Source passage:
┄┄┄┄┄┄┄┄┄┄

But we can also ask, what is a university? What is a credential? , I define “university” not as an educational institution per se, but as a particular kind of market whose logic of exchange necessitates the formalization of knowledge within particular forms—the journal article, the monograph, the anthology—and disciplinary delimitations—the canon, for example. Through the formalization of knowledge, in process and in form, the university produces the credentials which secure the fiction of equivalence’s exchange. This is homologous to the racialized policing of currency, as Lenora Hanson writes in “Uprising, or ‘a kind of manna,” about the murder of George Floyd, “that this bill can be suspected as ‘counterfeit’ exposes a scene that always must be secured by the police. This is a scene in which the fraudulence of money’s ‘universal equivalence’ threatens to be exposed for it has always been—a false border between those designated to die and those designated to live inside or outside of property.” This is not to suggest a vulgar conflation between the police and the university. It is rather to say that, in the way the police conceal the “tautology” of the counterfeit, the university secures the credential as a currency which produces the fiction of “counterfeit” knowledge to conceal the fictionalization of knowledge generally. So communists working and organizing within the university also potentially need to think about the university not just as an employer, but as homologous with a host of institutions from the police, to prisons, to banks.

┄┄┄┄┄┄┄┄┄┄

Information provided:
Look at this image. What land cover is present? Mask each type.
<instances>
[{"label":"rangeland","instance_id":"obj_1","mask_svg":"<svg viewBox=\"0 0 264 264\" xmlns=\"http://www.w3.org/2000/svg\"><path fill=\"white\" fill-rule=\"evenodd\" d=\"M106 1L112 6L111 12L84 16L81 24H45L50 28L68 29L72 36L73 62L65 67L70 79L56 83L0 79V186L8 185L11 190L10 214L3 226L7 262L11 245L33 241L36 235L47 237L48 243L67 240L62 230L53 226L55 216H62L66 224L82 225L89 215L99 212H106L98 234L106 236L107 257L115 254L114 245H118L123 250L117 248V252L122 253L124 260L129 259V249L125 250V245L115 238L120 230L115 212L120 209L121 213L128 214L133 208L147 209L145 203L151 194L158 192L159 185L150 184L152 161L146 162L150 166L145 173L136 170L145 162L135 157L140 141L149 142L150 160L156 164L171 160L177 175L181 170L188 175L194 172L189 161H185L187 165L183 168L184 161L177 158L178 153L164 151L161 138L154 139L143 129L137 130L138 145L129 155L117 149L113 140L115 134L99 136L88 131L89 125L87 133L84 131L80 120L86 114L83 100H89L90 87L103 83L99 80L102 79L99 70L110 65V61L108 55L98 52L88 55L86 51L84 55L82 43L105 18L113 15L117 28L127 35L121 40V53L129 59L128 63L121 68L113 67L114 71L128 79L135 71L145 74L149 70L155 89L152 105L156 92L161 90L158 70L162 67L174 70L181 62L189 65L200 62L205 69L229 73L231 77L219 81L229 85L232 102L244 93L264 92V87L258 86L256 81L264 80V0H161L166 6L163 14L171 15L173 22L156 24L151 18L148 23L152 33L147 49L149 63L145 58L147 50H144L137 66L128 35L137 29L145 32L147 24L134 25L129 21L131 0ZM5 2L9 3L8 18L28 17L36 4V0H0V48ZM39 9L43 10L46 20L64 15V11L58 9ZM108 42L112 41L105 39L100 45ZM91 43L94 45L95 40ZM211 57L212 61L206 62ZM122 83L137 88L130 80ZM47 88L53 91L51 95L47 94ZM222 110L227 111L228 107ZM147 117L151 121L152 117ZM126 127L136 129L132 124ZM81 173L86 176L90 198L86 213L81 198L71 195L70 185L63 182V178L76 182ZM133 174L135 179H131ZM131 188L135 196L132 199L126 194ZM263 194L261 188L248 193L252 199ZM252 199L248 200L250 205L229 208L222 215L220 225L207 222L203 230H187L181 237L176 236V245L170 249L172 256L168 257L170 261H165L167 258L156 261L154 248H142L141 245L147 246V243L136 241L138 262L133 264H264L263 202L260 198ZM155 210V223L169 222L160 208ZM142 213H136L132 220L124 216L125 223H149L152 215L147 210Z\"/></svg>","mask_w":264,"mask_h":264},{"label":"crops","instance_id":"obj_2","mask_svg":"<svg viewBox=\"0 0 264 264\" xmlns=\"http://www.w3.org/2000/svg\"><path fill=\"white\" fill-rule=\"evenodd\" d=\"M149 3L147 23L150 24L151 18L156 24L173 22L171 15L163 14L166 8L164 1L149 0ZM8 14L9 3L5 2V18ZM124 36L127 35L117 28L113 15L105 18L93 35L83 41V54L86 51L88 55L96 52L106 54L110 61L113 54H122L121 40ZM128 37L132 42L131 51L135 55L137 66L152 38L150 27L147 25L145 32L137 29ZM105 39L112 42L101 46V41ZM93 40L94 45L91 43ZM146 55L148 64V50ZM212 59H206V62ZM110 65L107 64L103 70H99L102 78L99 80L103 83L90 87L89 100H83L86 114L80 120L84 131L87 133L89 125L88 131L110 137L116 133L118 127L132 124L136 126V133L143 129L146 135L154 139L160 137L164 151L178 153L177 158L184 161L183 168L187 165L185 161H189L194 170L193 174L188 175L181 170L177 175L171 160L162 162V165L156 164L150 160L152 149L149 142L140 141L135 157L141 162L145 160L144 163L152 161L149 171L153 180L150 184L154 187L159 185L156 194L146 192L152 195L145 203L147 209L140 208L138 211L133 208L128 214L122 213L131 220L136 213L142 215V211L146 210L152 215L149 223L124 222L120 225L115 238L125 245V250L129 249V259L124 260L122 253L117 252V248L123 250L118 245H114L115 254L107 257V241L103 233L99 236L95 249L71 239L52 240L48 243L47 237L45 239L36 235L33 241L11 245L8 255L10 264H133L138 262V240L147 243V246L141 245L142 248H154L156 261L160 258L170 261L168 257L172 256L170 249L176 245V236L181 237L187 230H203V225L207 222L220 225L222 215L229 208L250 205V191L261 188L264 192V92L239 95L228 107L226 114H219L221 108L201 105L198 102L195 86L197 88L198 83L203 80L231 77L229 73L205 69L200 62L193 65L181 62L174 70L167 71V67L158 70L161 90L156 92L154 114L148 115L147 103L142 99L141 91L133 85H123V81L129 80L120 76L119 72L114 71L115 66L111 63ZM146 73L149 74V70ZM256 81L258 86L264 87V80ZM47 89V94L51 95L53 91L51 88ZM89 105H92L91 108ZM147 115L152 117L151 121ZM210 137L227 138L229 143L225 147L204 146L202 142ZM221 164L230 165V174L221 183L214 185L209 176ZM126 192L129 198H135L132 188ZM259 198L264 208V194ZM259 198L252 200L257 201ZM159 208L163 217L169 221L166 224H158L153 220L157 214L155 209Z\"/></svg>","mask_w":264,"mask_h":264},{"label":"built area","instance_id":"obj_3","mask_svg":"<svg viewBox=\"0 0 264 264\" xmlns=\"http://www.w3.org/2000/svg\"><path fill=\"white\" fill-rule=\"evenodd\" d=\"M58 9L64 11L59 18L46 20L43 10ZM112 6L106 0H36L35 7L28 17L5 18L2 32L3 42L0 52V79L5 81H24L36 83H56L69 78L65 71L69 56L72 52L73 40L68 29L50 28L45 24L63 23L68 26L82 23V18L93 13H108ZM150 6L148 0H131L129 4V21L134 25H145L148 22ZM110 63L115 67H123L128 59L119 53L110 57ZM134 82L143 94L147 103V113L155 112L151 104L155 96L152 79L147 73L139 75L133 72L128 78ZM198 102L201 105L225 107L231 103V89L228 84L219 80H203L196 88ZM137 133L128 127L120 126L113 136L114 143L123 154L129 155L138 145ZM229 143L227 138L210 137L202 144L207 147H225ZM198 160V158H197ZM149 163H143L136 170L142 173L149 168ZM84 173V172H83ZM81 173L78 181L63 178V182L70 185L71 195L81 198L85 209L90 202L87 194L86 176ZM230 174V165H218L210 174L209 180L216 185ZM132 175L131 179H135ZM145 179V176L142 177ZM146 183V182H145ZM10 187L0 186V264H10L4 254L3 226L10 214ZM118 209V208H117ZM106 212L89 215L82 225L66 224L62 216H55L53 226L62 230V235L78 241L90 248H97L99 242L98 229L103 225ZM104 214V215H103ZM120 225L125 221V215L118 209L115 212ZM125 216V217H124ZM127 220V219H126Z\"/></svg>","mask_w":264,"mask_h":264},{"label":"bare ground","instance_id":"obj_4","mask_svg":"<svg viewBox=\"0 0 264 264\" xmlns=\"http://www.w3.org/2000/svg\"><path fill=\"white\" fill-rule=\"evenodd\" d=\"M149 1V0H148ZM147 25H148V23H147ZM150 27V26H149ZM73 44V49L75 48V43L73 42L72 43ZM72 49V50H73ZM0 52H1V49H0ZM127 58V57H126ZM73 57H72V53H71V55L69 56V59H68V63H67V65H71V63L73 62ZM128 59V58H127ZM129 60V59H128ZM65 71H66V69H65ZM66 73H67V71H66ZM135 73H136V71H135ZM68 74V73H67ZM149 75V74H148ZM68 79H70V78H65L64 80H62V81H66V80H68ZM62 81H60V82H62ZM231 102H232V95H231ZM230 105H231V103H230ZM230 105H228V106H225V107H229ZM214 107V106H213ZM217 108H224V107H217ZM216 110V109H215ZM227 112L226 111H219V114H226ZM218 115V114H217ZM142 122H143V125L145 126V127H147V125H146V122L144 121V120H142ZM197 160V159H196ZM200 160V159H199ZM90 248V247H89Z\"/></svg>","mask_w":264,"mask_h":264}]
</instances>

┄┄┄┄┄┄┄┄┄┄

What you need to do:
**1)** In two sentences, summarize the passage about the university and its credentials.
**2)** Continue the passage about the university and its credentials from the point where it ends.

Task results:
**1)** The passage defines the university as a kind of market whose logic of exchange requires knowledge to be formalized in set forms and disciplinary limits, producing credentials that secure a fiction of equivalence. Likening this to the racialized policing of currency, it argues that the university uses the credential to conceal the fictionalization of knowledge in general, so communists organizing there must see it as akin to the police, prisons, and banks, not only as an employer.

**2)**
Coda:
Around midnight on January 6th, 2022, the SWC-UAW reached a tentative agreement with Columbia University and officially ended the ten-week strike on January 7th. The TA includes contract articles the university had been stating for years it would never agree to. Namely, the union won third-party neutral arbitration and full recognition of our unit per the 2016 NLRB ruling which stated that any student at Columbia University would be part of the unit regardless of hours worked. With the ratification of the contract, the university will also provide Ph.D. students with dental insurance, covering 75% of related costs. The union, however, had to make concessions on compensation in order to win arbitration and recognition. Not including summer stipends, those on nine-month appointments will make a minimum of $33,000 per year, and those on twelve-month appointments will make a minimum of $44,500 per year, with scheduled 3% raises. The contract also does not include any union security, such as a union shop or agency fees, so the union is already planning organizing strategies to maintain a strong, militant union without such protective measures. In the light of the university refusing to return our stipends, many students will remain in financial debt. We are organizing mutual aid efforts through our hardship fund in order to support these students. Our commitment to rank-and-file organizing, as well as the solidarity from a number of local organizations, has gotten us this far, but we have a world to win!